By Ted Morton
For far too long we’ve seen foreign manufacturers take advantage of cheap labor and watched them make inferior products. This has led to decades of loss to local manufacturing jobs, an economic blow still felt today. To help fight this, recently we saw New York State approve a new provision to require American-made steel and resources for transportation projects. This inspired me to introduce the Made in America Act in Erie County.
This law would amend the county charter to require all county purchases over $10,000 be for goods manufactured in the United States and all services over $10,000 be contracted with entities in the United States. Erie County contracts millions of dollars in goods and services every year from construction materials to IT and software services.
There is absolutely no reason why Erie County shouldn’t purchase these goods from companies right here in the United States. The Made in America Act works to protect our manufacturers and workers while boosting our local economy.
If approved by the county executive, there would be a referendum on the ballot this November for you to ultimately have your say and decide whether it becomes law.
The county executive has shown support for this provision, but raised concerns about foreign corporations or foreign governments filing a lawsuit to stop it.
I’m not only confident it’s legal after discussions with legal counsel, but I don’t think the county should cower from threats of legal action. When the County Legislature previously passed a law banning microbeads in Erie County, we heard similar threats, that a lawsuit would be imminent. The stance of the county at the time was correct: “If someone wants to sue us, bring it on, because Erie County government should fight for laws that protect the public good.”
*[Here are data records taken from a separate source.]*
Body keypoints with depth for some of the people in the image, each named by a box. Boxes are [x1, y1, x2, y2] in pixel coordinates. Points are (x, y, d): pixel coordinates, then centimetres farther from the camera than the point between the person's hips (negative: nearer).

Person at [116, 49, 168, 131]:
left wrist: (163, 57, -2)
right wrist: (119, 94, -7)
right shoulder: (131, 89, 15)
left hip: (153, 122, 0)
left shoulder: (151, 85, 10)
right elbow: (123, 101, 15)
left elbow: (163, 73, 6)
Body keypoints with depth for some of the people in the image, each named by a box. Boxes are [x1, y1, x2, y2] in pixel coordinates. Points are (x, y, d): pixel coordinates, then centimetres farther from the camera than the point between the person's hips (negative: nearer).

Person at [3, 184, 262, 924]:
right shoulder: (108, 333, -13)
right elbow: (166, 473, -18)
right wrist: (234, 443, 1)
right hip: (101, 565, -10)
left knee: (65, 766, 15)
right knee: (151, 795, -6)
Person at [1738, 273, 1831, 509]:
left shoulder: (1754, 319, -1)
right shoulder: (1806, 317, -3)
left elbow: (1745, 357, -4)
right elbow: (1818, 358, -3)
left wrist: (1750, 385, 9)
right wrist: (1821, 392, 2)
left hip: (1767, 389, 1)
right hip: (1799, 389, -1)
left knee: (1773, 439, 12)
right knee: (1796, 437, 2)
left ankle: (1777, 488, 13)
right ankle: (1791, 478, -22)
The Made in America Act does that, and I think Erie County should be willing to stand up and help protect our local manufacturers.
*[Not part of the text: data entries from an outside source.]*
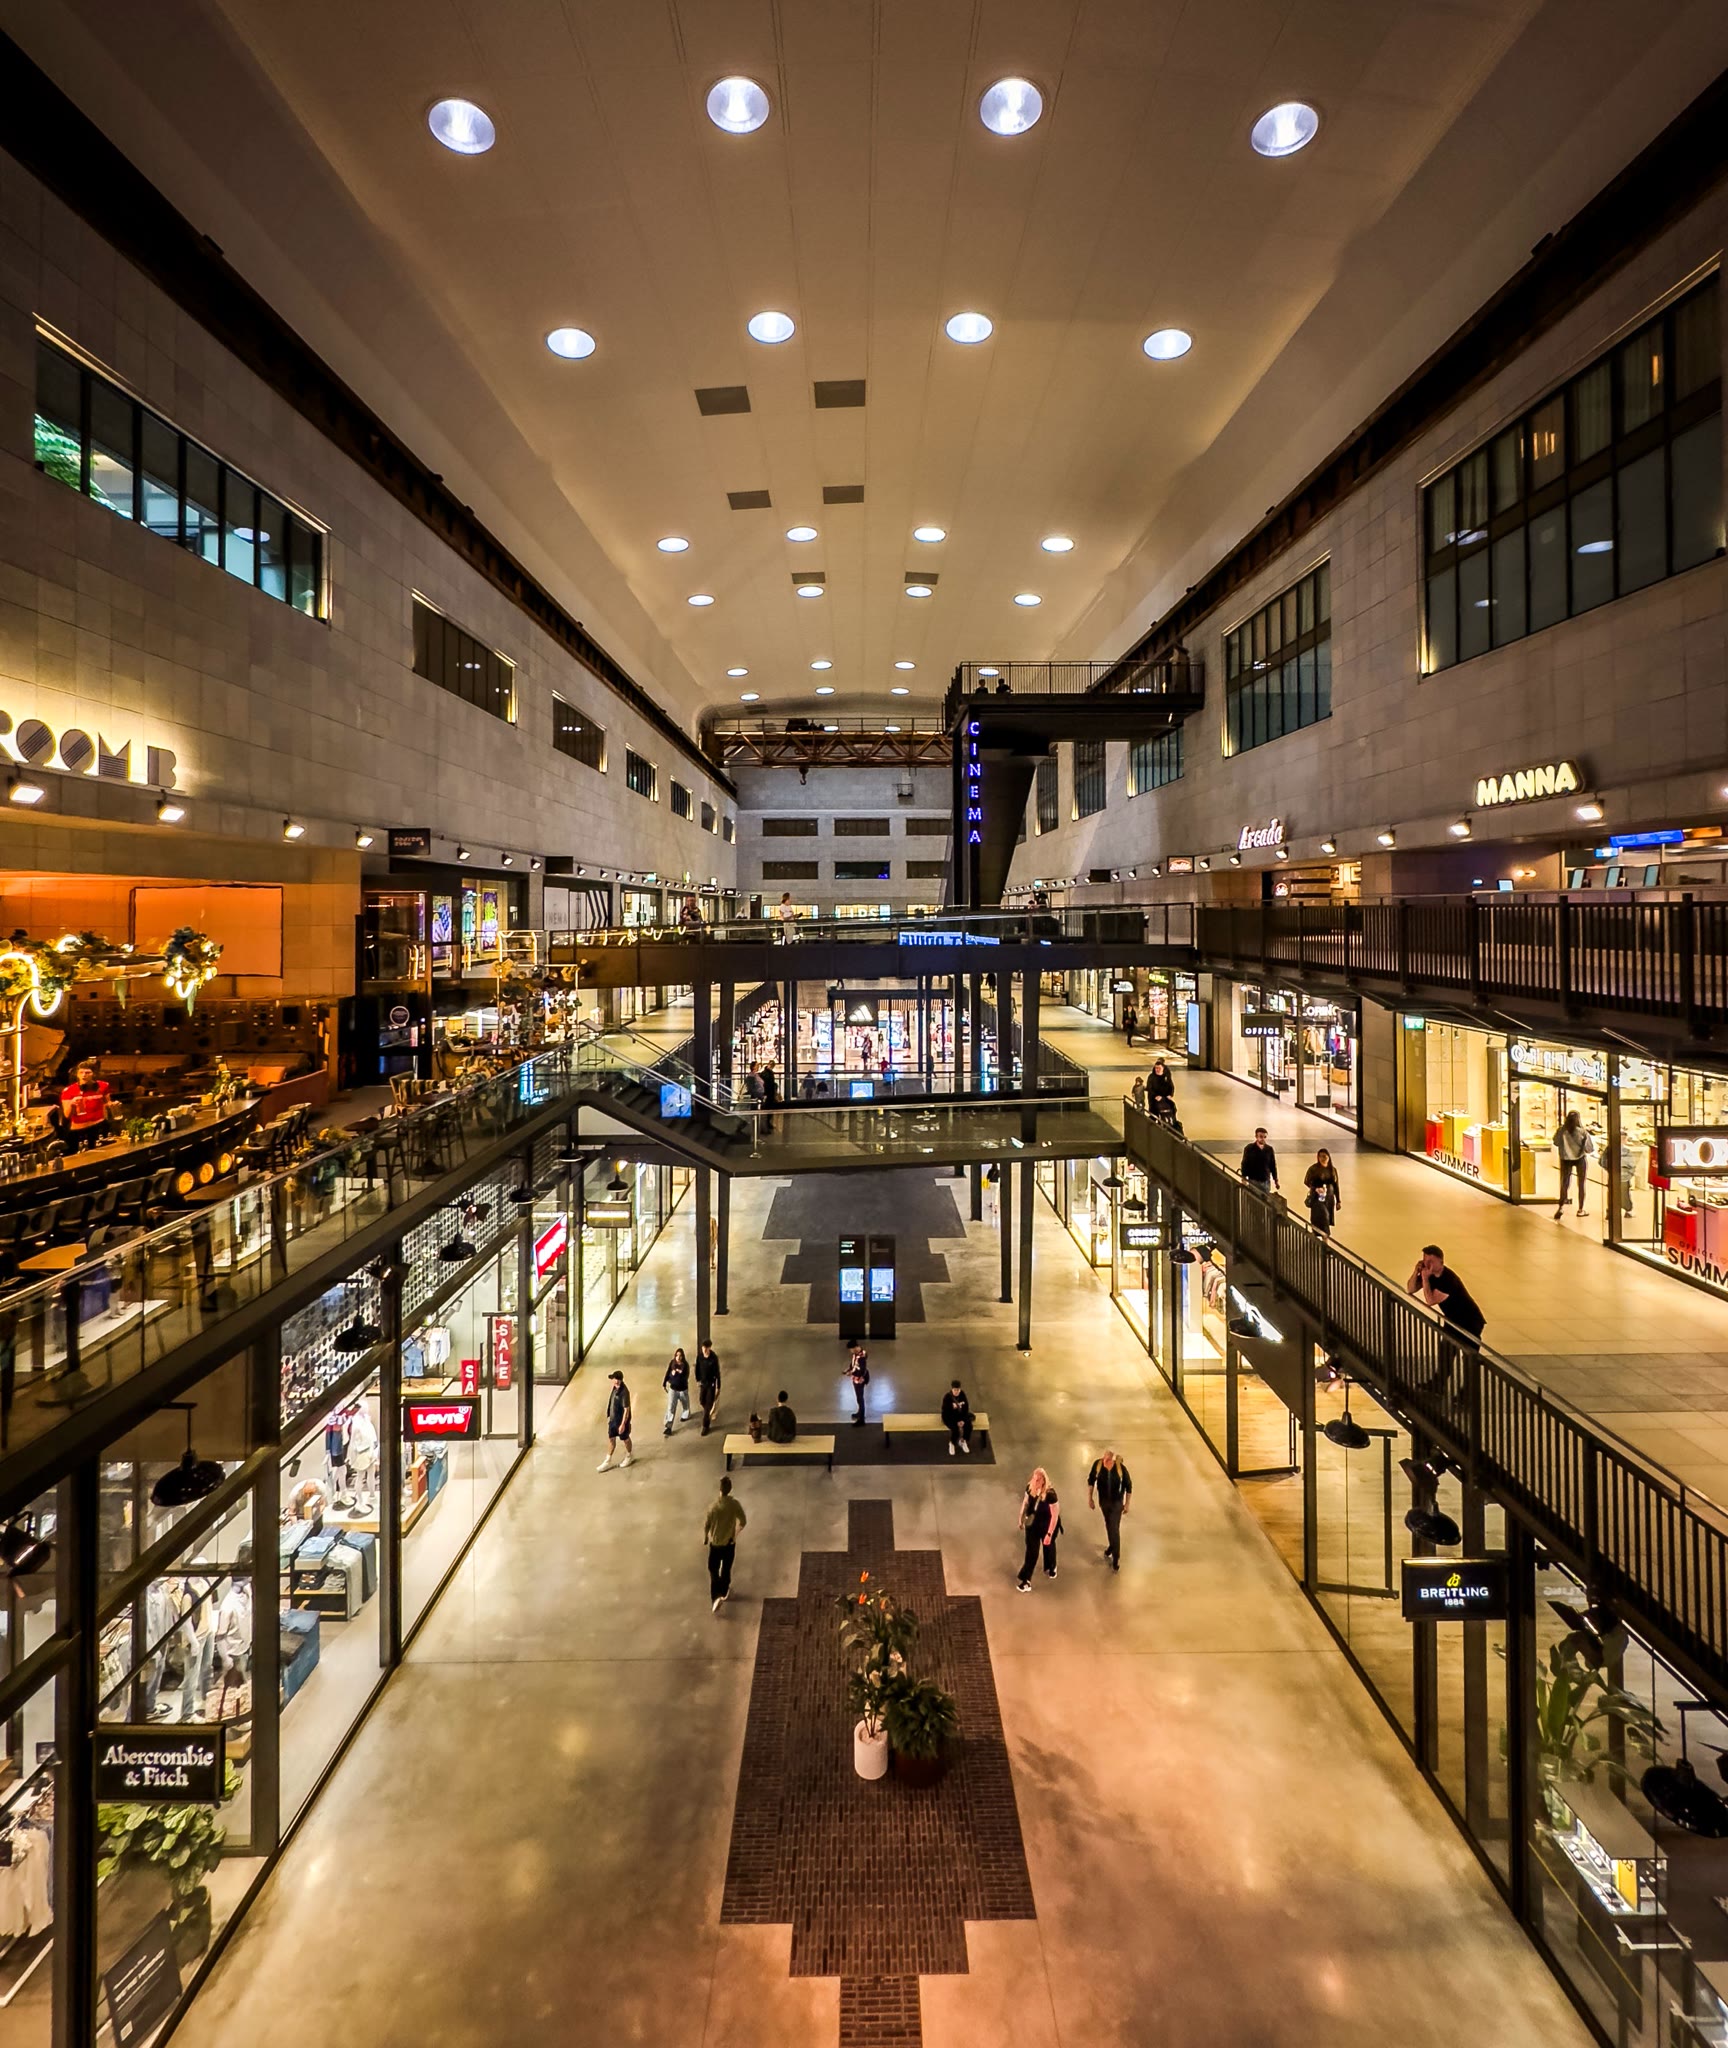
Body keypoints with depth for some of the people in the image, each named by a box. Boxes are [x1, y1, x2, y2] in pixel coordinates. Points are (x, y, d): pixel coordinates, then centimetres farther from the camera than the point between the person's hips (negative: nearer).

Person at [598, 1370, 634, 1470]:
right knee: (611, 1439, 14)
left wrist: (623, 1424, -23)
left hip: (621, 1420, -8)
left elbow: (626, 1409, -25)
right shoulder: (615, 1388, -3)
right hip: (613, 1419, 8)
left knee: (625, 1438, 14)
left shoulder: (624, 1392, -29)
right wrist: (609, 1416, 19)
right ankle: (607, 1461, 24)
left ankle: (630, 1455, 37)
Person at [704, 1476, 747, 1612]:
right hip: (729, 1543, 2)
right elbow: (743, 1521, -10)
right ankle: (724, 1593, 38)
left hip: (715, 1543, -2)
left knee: (713, 1571, 10)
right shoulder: (735, 1504, -17)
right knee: (726, 1569, 22)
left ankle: (716, 1598, -4)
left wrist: (705, 1538, 8)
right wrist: (735, 1534, 8)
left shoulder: (714, 1506, -21)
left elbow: (707, 1525, -12)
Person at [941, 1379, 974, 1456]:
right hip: (949, 1417, -4)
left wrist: (963, 1420, -14)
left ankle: (963, 1441, 7)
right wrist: (957, 1421, -21)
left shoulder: (962, 1394, -9)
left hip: (961, 1415, 4)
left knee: (969, 1426, -21)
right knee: (955, 1429, -30)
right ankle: (952, 1444, 1)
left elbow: (966, 1407, -3)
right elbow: (946, 1412, -19)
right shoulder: (947, 1397, -21)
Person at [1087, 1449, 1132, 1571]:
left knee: (1114, 1529, -2)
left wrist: (1127, 1503, -5)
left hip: (1117, 1502, -3)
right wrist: (1090, 1497, -5)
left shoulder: (1121, 1467, -29)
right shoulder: (1097, 1464, -24)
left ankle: (1116, 1559, 14)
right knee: (1108, 1524, 24)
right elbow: (1091, 1479, -7)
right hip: (1103, 1500, 3)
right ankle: (1112, 1545, 50)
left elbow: (1128, 1485, -12)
This is an easy way for the county to do its part to help grow the local economy and prevent further loss of critical manufacturing firms like Bethlehem Steel. It’s time to get serious about standing up for our workforce.
Throughout my tenure as a county legislator, I’ve had the opportunity to tour many manufacturers and learn about the great work so many people are doing right here in America. Since it was introduced, I’ve received broad support from local chambers of commerce, manufacturers, unions, community leaders and residents. I ask my colleagues and the county executive to work with me to make this a reality.
Ted Morton, R-Cheektowaga, represents the Eighth District in the Erie County Legislature.